Copy nothing but the lines below running from the line containing "funciones propias de los inspector" through the line containing "informático, sistema de índices de e", both end lines included.
━━━━━ Given entries ━━━━━
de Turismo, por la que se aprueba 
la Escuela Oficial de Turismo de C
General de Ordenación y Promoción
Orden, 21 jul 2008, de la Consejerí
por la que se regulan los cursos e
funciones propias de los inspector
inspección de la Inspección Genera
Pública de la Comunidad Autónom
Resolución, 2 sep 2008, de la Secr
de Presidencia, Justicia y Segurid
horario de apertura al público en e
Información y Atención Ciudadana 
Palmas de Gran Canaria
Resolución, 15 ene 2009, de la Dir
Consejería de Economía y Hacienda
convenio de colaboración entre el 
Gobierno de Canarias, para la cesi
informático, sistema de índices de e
━━━━━
━━━━━ Given entries ━━━━━
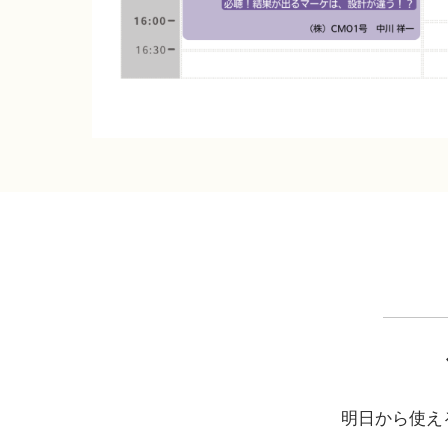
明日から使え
━━━━━
━━━━━ Given entries ━━━━━
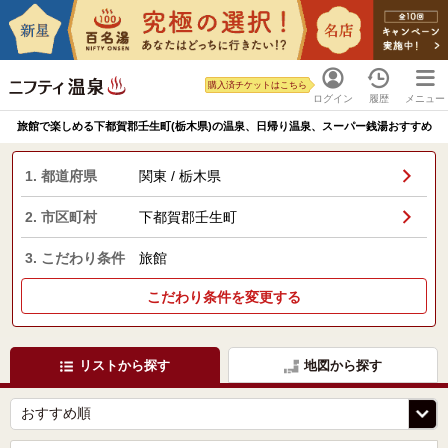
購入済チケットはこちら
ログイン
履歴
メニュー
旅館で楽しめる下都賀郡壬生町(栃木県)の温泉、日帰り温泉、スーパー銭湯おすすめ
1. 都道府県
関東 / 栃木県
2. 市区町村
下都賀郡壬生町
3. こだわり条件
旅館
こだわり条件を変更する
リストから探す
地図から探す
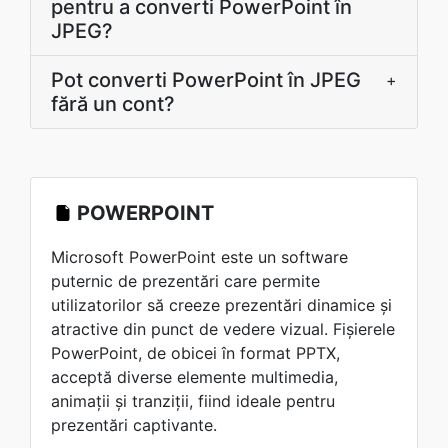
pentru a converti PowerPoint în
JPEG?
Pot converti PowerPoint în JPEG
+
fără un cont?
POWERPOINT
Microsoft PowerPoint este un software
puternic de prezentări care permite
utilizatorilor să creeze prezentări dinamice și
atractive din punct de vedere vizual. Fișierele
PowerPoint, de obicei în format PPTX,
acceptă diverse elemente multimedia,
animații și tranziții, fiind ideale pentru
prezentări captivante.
━━━━━
Reply -
funciones propias de los inspector
inspección de la Inspección Genera
Pública de la Comunidad Autónom
Resolución, 2 sep 2008, de la Secr
de Presidencia, Justicia y Segurid
horario de apertura al público en e
Información y Atención Ciudadana 
Palmas de Gran Canaria
Resolución, 15 ene 2009, de la Dir
Consejería de Economía y Hacienda
convenio de colaboración entre el 
Gobierno de Canarias, para la cesi
informático, sistema de índices de e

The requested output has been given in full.